The Food Corporation of India and recognised State authorities procure food grains at a Minimum Support Price (MSP) from farmers. The Corporation then transports and allocates the grains in bulk to States and Union Territories.

It is the State/UT governments which then have the operational responsibility of identifying eligible households, issuing ration cards, and allocating grains within the State. This is done through Fair Price Shops (FPSs) where families can collect their monthly food grains at subsidised rates. Priority Households (PHH) receive a total of 5kg of grains per month at subsidised rates of Rs.3 per kg for rice and Rs.2 per kg for wheat.

Under the Antyodaya Anna Yojana (AAY), formulated for the “poorest of the poor”, segments of Below Poverty Line (BPL) families can get up to 35 kg of food grains per month at the same rates, along with a kilogram of sugar at Rs.1 per kg.

What did the Delhi Government’s doorstep delivery entail?

Eligible families covered under the NFSA usually have to visit the nearest Fair Price Shops to collect their subsidised grains. The ration scheme envisioned by the Delhi Government proposed to deliver monthly rations in sealed packets to the doorsteps of PDS beneficiaries.

The proposal for the doorstep ration delivery scheme was presented in the Delhi Assembly in 2018. The scheme was formally notified in the Assembly in February 2020 as the “Mukhya Mantri Ghar Ghar Ration Yojana”. The Kejriwal government promoted the scheme as a means to counter the corruption carried out by the “ration mafia” or middlemen responsible for leakages, resulting in grains not reaching all eligible PDS beneficiaries. It questioned why rations could not be delivered at the doorstep when it was possible to do so with “pizza, burgers, smartphones and garments.”

In Delhi, the AAP government had said 72 lakh people were eligible to receive subsidised grains, of which 17 lakh were ration card holders, 30 lakh were Priority Households (PHH) and Priority State Households (PRS), while around 68,000 fell under the AAY. As per the Delhi government’s gazette notification for the scheme issued in February last year, the scheme proposed the distribution of packaged Wheat Flour Atta (WFA) instead of wheat, and packaged rice cleaned of straw, stone, and other impurities to the doorstep of the beneficiaries.

Under the scheme, millers empanelled with the government-owned Delhi State Civil Supplies Corporation Ltd. (DSCSC) would transport grains from six FCI godowns in Delhi to milling units for conversion of wheat to wheat flour, and to processing units for the cleaning of rice. From there, the millers would transport the packaged grains to around 2,000 already-existing Fair Price Shops in Delhi. The ration would then be transported to the doorsteps of beneficiaries through private agencies contracted by the Delhi Consumer’s Co-operative Wholesale Store Ltd (DCCWS).

These private agencies would notify the beneficiaries through SMS about their scheduled deliveries and only deliver the food grains to families after biometric authentication using e-POS devices.

[DATA ROWS]
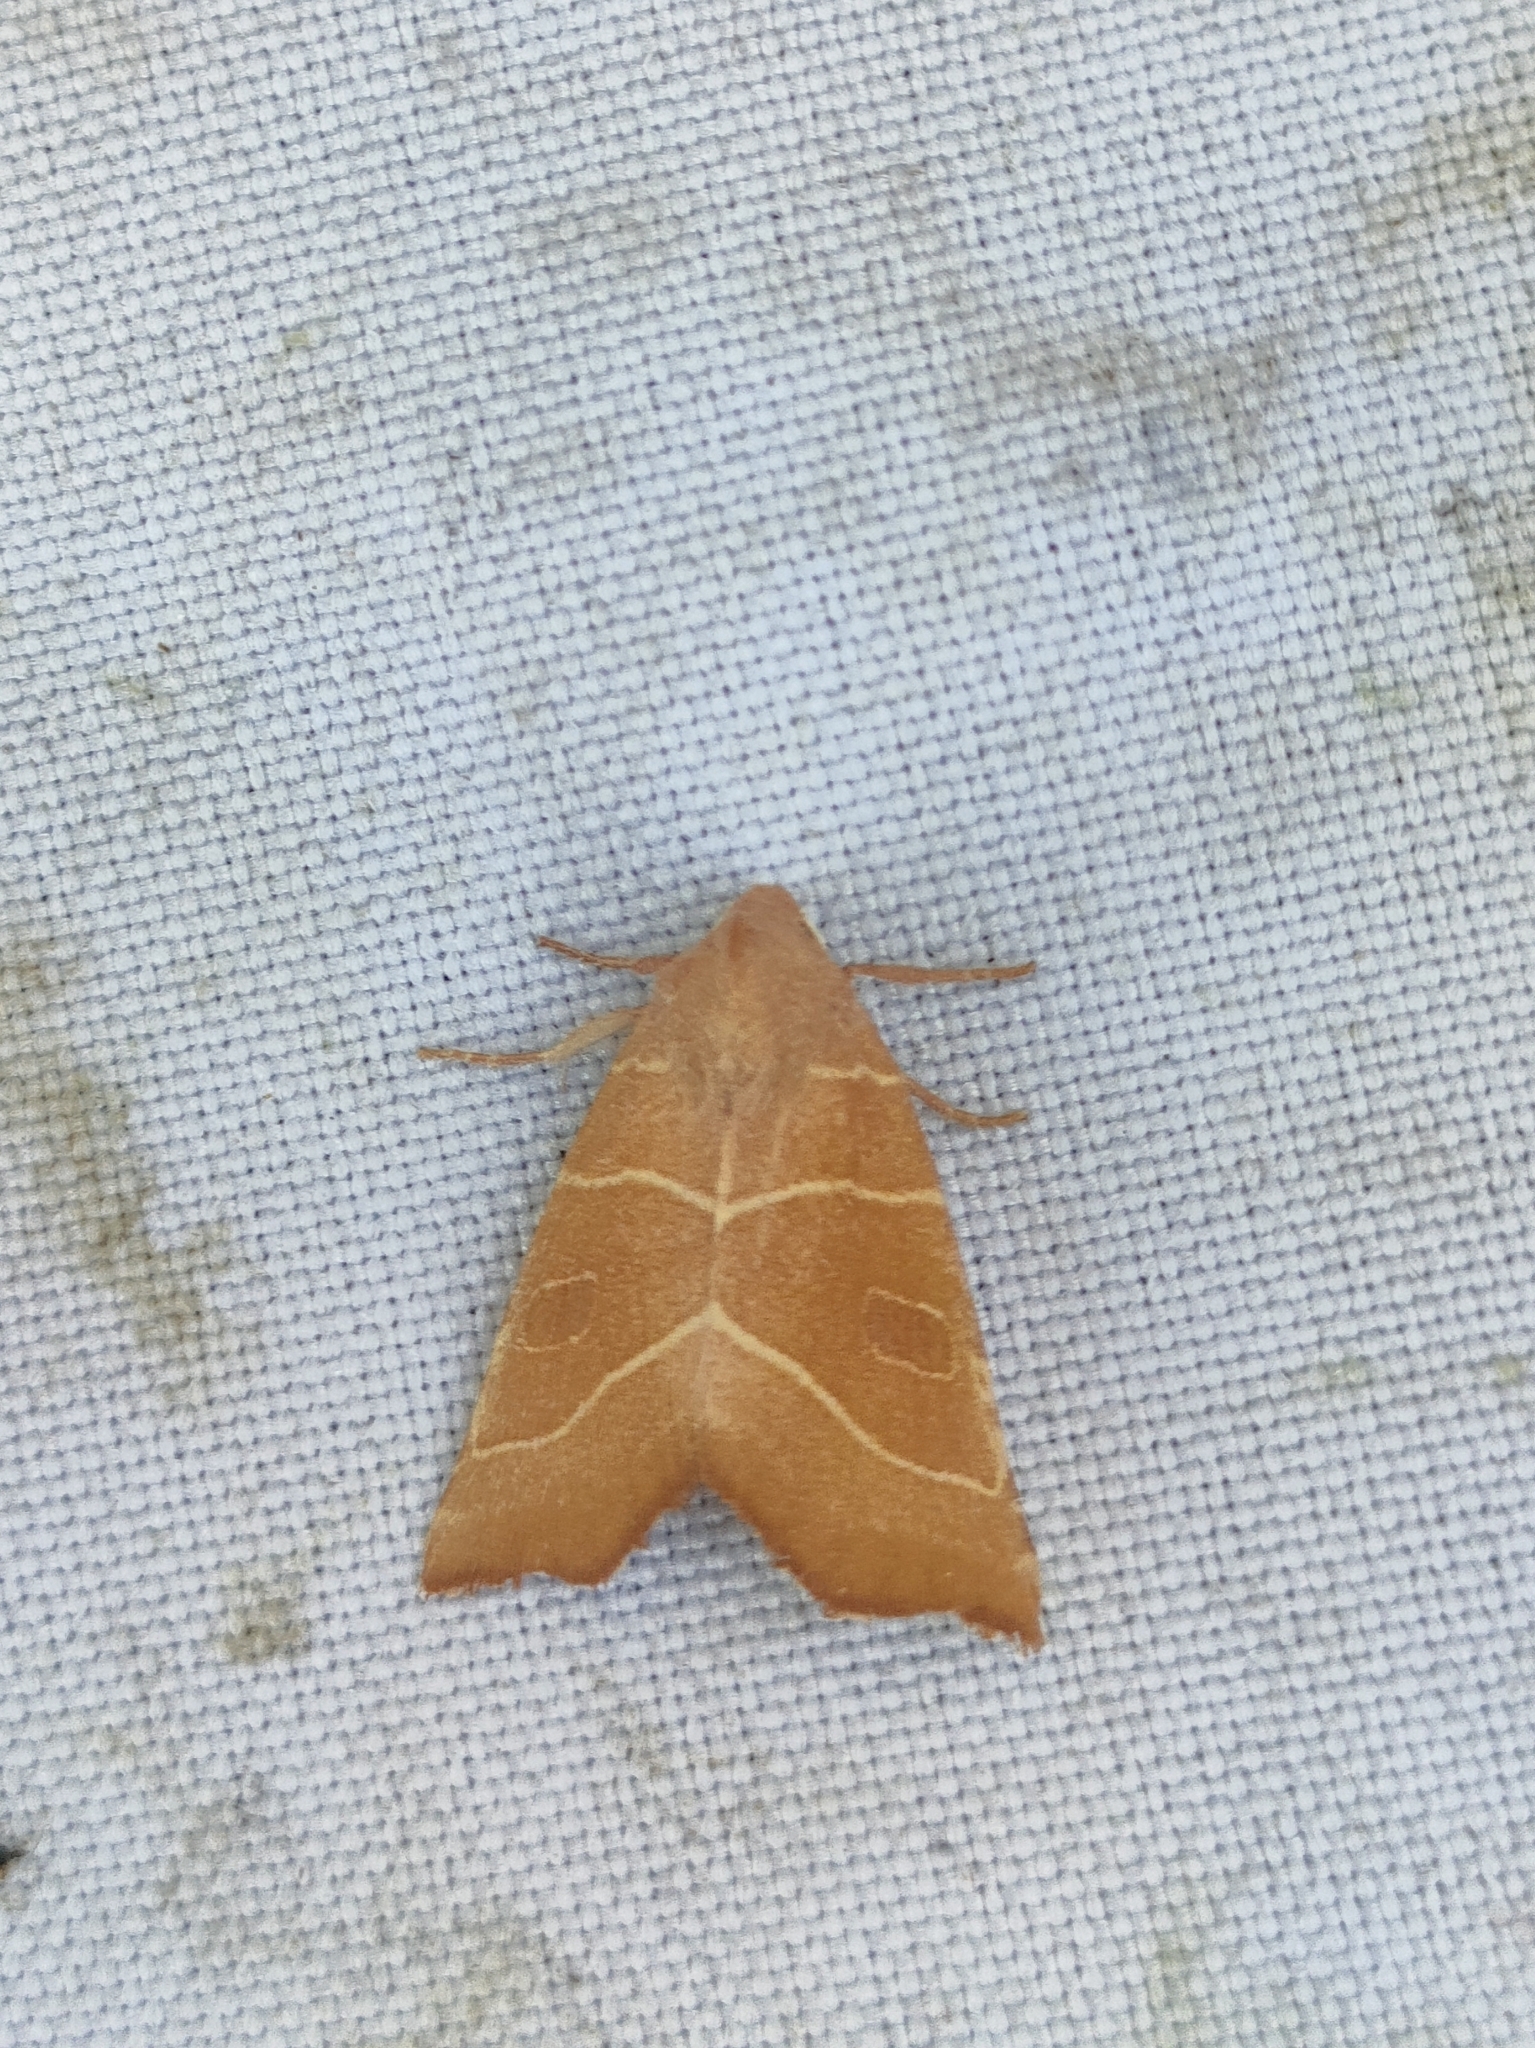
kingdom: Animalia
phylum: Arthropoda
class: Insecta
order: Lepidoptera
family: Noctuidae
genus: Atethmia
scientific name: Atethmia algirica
--
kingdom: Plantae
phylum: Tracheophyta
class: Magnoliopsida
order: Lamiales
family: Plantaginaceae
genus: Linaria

[GOAL 1] Reproduce, unchanged, the rows from the line with "kingdom: Animalia" to the line with "scientific name: Atethmia algirica", including both of those lines.
[GOAL 2] Write the next part of the passage on Delhi's doorstep ration delivery scheme, picking up after its last sentence.

[TASK ANSWER 1]
kingdom: Animalia
phylum: Arthropoda
class: Insecta
order: Lepidoptera
family: Noctuidae
genus: Atethmia
scientific name: Atethmia algirica

[TASK ANSWER 2]
The stalling of the scheme: objections raised by the Centre

In March 2018, the Delhi government sent the scheme’s proposal to Lieutenant Governor Anil Baijal, after it received cabinet approval. Mr. Baijal had then asked the government to refer the proposal to the Centre with full details, including any issues with implementation, before a final decision could be taken. Mr. Kejriwal, calling this a rejection by the L-G, had hit back saying no such reference was required according to the law.

This coincided with the already ongoing power tussle between the Delhi government and the L-G in the Supreme Court, which ruled in July 2018 that except for issues of public order, police, and land, the L-G was bound by the “aid and advice of the Kejriwal government, which has the public mandate.”

The Delhi government had planned to roll out the scheme by March 2021 and formally notified it in February of that year. However, six days before the scheduled rollout of the scheme, the Centre sent a letter to the Delhi government raising its objections.

In its letter, the Union Ministry of Consumer Affairs, Food and Public Distribution flagged two main issues with the doorstep ration delivery scheme. First, the Delhi government could not distribute the grains allocated under the National Food Security Act (NFSA), 2013, in a local scheme as it would require amending the Act in the Parliament. The other objection was regarding the usage of the name “Mukhya Mantri” or Chief Minister in the scheme when it would use grains procured by the Centre. The AAP government had responded by saying that it had held multiple meetings with the Centre on the issue and the latter was aware of all the modalities of the scheme.

The Delhi government dropped “Mukhya Mantri” from the name of the scheme before sending the file to the L-G anew. However, it was told once again to refer the scheme to the Centre as the issue of using NFSA grains remained unsettled.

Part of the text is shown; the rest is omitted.